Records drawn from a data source
=== Section Start ===
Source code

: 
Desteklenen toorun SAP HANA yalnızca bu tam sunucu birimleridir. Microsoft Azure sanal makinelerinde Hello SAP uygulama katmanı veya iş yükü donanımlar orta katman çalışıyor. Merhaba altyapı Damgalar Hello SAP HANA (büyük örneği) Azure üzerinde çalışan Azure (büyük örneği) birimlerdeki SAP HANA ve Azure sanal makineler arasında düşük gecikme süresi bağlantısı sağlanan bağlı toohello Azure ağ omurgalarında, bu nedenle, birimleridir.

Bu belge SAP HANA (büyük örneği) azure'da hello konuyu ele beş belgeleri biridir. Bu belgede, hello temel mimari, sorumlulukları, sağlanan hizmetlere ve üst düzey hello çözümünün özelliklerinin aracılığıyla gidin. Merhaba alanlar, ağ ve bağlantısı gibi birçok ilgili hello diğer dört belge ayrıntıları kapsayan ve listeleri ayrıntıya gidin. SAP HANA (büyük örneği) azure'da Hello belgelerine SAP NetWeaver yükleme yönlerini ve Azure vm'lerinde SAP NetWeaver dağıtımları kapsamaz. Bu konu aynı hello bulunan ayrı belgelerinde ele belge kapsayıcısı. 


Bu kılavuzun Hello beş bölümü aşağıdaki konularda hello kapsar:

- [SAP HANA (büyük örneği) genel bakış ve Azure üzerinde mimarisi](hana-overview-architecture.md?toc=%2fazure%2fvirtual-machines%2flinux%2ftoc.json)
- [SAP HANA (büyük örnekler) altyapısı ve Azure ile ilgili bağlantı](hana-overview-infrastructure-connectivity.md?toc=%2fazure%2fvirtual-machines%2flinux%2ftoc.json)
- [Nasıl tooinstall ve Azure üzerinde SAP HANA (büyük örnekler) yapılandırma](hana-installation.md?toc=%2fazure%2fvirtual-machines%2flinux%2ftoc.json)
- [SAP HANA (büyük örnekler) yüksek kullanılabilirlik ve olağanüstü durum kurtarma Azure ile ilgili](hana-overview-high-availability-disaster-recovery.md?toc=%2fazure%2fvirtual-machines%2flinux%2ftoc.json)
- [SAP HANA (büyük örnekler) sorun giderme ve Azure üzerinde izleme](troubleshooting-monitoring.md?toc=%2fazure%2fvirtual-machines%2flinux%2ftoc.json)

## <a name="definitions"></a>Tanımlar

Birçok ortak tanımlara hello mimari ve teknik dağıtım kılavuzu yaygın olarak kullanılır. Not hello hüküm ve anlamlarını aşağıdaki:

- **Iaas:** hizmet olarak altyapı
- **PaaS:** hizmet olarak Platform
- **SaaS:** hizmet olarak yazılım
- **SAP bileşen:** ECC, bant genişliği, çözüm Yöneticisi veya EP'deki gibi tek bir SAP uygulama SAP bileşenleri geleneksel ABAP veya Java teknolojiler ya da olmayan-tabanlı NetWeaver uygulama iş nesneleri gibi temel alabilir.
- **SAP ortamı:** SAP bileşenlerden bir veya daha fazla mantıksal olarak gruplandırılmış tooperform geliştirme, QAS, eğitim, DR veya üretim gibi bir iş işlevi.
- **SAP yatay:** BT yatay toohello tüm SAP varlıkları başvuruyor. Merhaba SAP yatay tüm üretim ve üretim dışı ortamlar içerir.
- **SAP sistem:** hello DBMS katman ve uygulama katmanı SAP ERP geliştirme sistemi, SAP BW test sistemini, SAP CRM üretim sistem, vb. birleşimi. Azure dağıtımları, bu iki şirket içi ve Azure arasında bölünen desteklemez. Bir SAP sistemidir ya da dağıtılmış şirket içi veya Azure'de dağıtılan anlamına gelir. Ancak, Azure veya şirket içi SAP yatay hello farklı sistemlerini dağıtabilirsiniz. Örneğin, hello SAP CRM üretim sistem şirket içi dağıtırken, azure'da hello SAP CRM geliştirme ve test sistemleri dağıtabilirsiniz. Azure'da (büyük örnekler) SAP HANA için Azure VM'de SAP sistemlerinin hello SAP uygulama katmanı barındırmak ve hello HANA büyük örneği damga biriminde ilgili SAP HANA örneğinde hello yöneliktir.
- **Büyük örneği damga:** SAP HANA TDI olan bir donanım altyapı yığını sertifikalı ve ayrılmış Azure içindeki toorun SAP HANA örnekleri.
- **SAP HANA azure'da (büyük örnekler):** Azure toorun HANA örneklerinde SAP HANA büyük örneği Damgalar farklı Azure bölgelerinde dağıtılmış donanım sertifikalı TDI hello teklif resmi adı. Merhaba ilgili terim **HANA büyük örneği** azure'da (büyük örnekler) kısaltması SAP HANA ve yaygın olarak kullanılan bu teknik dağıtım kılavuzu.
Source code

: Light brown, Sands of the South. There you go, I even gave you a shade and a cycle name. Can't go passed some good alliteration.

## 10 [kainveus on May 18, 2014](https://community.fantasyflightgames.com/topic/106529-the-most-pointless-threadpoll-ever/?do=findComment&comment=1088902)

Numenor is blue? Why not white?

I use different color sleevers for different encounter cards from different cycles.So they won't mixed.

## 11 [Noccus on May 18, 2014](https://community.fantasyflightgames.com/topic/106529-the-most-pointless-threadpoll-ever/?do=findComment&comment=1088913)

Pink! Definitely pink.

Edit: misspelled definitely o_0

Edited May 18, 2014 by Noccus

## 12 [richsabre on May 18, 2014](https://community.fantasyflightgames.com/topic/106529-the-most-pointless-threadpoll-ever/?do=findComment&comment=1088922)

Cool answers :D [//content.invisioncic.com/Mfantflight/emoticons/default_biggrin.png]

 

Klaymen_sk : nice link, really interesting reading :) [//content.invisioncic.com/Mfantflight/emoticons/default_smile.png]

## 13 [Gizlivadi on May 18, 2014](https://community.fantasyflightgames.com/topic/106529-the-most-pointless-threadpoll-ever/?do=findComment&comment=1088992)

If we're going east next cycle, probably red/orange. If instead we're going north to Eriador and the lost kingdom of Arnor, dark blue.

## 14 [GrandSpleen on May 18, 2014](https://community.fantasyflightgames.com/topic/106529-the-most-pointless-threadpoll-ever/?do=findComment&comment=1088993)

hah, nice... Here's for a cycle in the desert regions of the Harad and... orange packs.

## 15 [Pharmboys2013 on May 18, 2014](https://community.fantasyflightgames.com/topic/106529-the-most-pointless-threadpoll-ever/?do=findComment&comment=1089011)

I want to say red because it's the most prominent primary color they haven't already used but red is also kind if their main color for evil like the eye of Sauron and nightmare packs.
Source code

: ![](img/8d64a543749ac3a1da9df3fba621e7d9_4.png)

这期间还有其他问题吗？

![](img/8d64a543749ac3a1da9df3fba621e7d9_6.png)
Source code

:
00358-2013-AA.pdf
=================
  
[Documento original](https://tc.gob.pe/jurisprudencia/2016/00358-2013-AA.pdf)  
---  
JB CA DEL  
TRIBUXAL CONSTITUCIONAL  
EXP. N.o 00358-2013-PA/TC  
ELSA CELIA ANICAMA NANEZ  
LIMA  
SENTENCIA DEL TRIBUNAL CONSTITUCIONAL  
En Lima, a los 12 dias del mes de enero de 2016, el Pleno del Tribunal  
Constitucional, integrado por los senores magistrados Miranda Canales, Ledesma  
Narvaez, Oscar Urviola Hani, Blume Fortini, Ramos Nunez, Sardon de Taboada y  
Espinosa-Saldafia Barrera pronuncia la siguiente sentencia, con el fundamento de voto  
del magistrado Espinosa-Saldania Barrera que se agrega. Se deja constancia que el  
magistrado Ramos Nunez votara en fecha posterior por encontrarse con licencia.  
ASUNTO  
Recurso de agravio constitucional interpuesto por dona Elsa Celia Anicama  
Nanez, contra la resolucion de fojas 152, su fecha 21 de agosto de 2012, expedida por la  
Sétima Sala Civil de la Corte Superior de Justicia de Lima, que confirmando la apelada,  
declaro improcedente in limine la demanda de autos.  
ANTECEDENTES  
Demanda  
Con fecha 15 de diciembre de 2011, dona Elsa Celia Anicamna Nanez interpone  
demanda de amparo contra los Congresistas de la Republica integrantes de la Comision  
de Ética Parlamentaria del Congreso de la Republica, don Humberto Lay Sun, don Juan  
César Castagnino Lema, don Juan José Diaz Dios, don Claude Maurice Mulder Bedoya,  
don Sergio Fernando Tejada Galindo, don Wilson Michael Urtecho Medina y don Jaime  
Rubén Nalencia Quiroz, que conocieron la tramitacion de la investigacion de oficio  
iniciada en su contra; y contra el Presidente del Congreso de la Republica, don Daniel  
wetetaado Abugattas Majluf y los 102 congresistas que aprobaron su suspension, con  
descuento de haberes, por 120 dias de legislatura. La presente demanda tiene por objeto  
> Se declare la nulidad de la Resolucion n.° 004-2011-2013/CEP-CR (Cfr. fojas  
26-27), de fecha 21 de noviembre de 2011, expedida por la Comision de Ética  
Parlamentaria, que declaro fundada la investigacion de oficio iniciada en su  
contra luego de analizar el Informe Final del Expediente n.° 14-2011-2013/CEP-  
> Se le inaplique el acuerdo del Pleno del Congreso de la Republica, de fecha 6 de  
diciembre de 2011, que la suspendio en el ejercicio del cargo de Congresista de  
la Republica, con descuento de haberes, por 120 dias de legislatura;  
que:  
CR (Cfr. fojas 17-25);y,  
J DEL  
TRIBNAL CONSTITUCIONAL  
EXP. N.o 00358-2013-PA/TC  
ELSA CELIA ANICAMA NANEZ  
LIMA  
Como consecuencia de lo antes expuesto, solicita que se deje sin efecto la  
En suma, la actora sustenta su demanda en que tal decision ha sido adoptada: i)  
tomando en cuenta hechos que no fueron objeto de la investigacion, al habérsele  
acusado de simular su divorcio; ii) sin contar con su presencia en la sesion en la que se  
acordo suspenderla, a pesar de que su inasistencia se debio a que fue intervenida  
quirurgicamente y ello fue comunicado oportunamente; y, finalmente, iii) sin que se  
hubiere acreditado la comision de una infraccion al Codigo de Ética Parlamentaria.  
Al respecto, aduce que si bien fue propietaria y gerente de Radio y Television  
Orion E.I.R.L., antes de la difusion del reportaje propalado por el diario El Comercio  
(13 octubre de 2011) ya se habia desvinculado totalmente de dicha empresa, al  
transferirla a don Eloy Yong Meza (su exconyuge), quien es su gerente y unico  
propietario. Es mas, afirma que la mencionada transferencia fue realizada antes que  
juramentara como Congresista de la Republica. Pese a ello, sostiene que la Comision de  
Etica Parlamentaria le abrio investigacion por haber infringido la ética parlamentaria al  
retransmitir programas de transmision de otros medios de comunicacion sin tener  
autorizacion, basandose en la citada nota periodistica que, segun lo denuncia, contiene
=== Section End ===
▸ **Exercise description**
Extract the following lines from the items without changing them, starting at the line that contains "## 10 [kainveus" and ending after the line that contains "If we're going".

▸ **Answer**
## 10 [kainveus on May 18, 2014](https://community.fantasyflightgames.com/topic/106529-the-most-pointless-threadpoll-ever/?do=findComment&comment=1088902)

Numenor is blue? Why not white?

I use different color sleevers for different encounter cards from different cycles.So they won't mixed.

## 11 [Noccus on May 18, 2014](https://community.fantasyflightgames.com/topic/106529-the-most-pointless-threadpoll-ever/?do=findComment&comment=1088913)

Pink! Definitely pink.

Edit: misspelled definitely o_0

Edited May 18, 2014 by Noccus

## 12 [richsabre on May 18, 2014](https://community.fantasyflightgames.com/topic/106529-the-most-pointless-threadpoll-ever/?do=findComment&comment=1088922)

Cool answers :D [//content.invisioncic.com/Mfantflight/emoticons/default_biggrin.png]

 

Klaymen_sk : nice link, really interesting reading :) [//content.invisioncic.com/Mfantflight/emoticons/default_smile.png]

## 13 [Gizlivadi on May 18, 2014](https://community.fantasyflightgames.com/topic/106529-the-most-pointless-threadpoll-ever/?do=findComment&comment=1088992)

If we're going east next cycle, probably red/orange. If instead we're going north to Eriador and the lost kingdom of Arnor, dark blue.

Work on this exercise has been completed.